KNN model using pyfunc returns ModuleNotFoundError or FileNotFoundError

Problem

You have created a Sklearn model using KNeighborsClassifier and are using pyfunc to run a prediction.

For example:

import mlflow.pyfunc
pyfunc_udf = mlflow.pyfunc.spark_udf(spark, model_uri=model_uri, result_type='string')
predicted_df = merge.withColumn("prediction", pyfunc_udf(*merge.columns[1:]))
predicted_df.collect()

The prediction returns a ModuleNotFoundError: No module named 'sklearn.neighbors._classification' error message.
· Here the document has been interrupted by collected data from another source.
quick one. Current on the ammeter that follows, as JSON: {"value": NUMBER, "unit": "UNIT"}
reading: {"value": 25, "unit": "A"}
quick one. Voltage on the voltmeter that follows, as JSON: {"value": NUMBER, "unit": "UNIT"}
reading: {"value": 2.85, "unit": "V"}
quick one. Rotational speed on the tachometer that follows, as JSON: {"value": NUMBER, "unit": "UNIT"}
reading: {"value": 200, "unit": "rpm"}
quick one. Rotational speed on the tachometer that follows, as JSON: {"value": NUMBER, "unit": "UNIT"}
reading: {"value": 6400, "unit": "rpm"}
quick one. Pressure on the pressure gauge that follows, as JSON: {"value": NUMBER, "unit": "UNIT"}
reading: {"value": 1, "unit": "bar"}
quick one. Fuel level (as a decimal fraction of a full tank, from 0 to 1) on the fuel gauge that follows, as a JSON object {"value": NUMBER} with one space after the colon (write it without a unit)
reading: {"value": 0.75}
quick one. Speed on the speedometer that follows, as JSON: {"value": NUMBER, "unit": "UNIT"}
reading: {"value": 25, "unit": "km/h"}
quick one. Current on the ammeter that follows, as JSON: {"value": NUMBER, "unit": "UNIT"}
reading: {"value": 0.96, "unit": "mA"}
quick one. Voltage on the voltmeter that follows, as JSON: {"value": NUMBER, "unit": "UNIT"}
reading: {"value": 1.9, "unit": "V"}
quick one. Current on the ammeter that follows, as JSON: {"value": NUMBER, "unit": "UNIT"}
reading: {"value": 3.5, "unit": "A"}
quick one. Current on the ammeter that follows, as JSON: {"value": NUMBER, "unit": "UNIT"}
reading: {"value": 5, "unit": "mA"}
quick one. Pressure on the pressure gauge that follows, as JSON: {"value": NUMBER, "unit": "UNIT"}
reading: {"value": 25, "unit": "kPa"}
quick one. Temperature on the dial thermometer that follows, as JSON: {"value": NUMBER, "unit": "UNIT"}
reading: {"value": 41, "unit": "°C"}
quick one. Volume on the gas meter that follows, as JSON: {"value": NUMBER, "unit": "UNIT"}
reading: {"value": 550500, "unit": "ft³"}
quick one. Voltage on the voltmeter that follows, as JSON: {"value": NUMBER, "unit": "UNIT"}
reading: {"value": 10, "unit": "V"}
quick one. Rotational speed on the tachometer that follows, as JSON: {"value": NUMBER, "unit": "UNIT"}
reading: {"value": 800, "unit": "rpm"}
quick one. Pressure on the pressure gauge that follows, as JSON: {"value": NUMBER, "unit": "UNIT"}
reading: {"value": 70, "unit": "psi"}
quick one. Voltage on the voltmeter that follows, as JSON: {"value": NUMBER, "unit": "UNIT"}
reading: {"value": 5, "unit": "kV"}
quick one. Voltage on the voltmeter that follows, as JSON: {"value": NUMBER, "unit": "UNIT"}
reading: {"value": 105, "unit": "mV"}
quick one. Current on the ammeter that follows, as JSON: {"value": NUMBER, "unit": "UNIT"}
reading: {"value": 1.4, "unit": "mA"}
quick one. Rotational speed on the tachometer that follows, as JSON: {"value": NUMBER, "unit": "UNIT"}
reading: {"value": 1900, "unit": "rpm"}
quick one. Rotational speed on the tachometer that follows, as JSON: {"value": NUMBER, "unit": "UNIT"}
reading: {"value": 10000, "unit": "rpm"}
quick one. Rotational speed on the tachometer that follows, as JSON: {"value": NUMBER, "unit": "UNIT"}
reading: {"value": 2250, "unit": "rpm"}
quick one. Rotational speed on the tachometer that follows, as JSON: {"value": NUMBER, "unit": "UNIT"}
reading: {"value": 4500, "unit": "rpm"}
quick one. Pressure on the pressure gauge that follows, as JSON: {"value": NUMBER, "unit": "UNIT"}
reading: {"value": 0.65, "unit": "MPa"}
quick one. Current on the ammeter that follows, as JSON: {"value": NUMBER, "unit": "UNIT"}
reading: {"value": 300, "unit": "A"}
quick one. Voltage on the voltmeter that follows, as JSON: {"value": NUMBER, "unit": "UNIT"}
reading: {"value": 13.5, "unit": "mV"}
The prediction may also return a FileNotFoundError: [Errno 2] No usable temporary directory found error message.

Cause

When a KNN model is logged, all of the data points used for training are saved as part of the pickle file.

If the model is trained with millions of records, all of that data is added to the model, which can dramatically increase its size. A model trained on millions of records can easily total multiple GBs.

pyfunc attempts to load the entire model into the executor’s cache when running a prediction.

If the model is too big to fit into memory, it results in one of the above error messages.

Solution

You should use a tree-based algorithm, such as Random Forest or XGBoost to downsample the data in a KNN model.

If you have unbalanced data, attempt a sampling method like SMOTE, when training a tree-based algorithm.